To set this process in motion, we have to do two things: we have to first ban the genetically modified seeds of despair that enslave farmers and destroy the diversity of the gene pool which is the source of life and our common inheritance; then we have to adhere to something I have called the ‘Proximity Principle’. Quite simply this means acquiring the majority of our ecologically managed food, fuel and fibre products from the areas of land that immediately surround the townships and villages that form the main population centres across the country. It is a plan so simple that most adults can’t understand it! But here is a clue: let us say that 1 acre of land can provide for 1 person’s basic food needs. Then we can extrapolate that a market town with a population of 10,000 would need 10,000 acres of land to feed it. Well, the Proximity Principle informs us that the cheapest, quickest and most environmentally and humanly benign way of achieving this town and country mutual support symbiosis is for the farms that immediately surround the town to be the suppliers of the town’s needs. This formula can then be repeated throughout the towns and villages of England and the world, so that only when an overall surplus of food or energy is left over after firstly fulfilling the immediate needs of each region, should this surplus be available for export into the nearest region or other country which is suffering an under supply. So where there is a short-fall of local food, energy or fibres this is to be met by the nearest region which carries a surplus of these. We have first to fulfil our own needs with the land resource we have at our disposal, and cease relying on a cut-throat aggressive and inhuman oil fired global economy to provide for our basic needs.

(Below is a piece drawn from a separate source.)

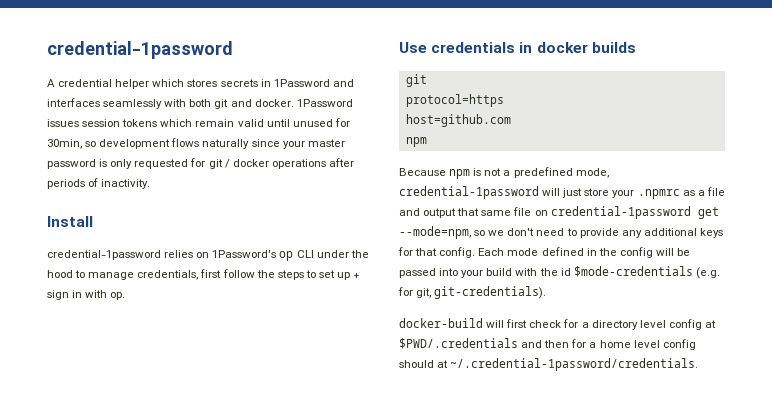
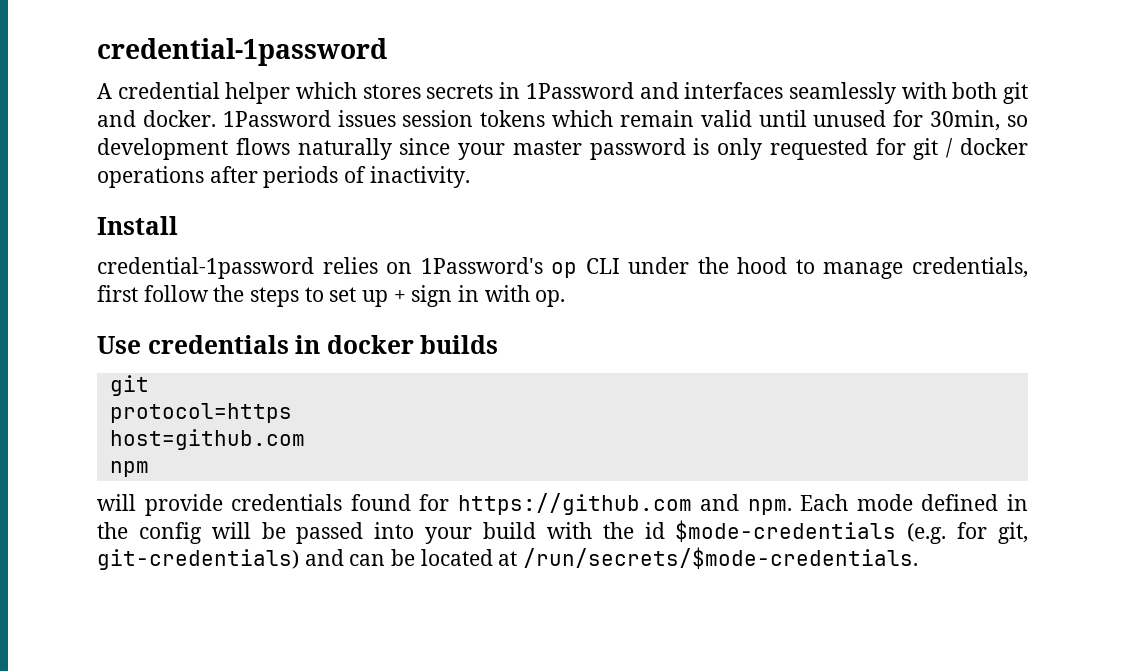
[399,167,609,179] [399,186,725,199] [399,206,719,219] [399,226,723,239] [398,247,476,258] Because npm is not a predefined mode, credential-1password will just store your .npmrc as a file and output that same file on credential-1password get --mode=npm, so we don't need to provide any additional keys for that config. -> [97,493,792,516] will provide credentials found for https://github.com and npm.
[434,286,547,299] [399,318,716,330] [399,338,696,350] [399,358,699,371] git-credentials). // docker-build will first check for a directory level config at $PWD/.credentials and then for a home level config should at ~/.credential-1password/credentials. -> [97,547,919,570] git-credentials) and can be located at /run/secrets/$mode-credentials.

It is the antithesis of the hypermarket-led global food business which is now as popular with organic growers as with conventional growers – and is the single most destructive factor in food and farming’s contribution to climate change and a generally burnt-out world.

Adherence to the Proximity Principle will revolutionise our relationship with the land and those who farm it, providing fresh, flavourful and nutritious local food to all who need it, and increasingly, supplies of local renewable energy as well – finally ensuring that farmers have a guaranteed all year round market – on their doorstep. It is the first stepping stone in assuring the food sovereignty that is our democratic right, and is a task which lies at the heart of the ISIS report Food Futures Now.

In this way the seeds of despair will be transformed into the seeds of hope.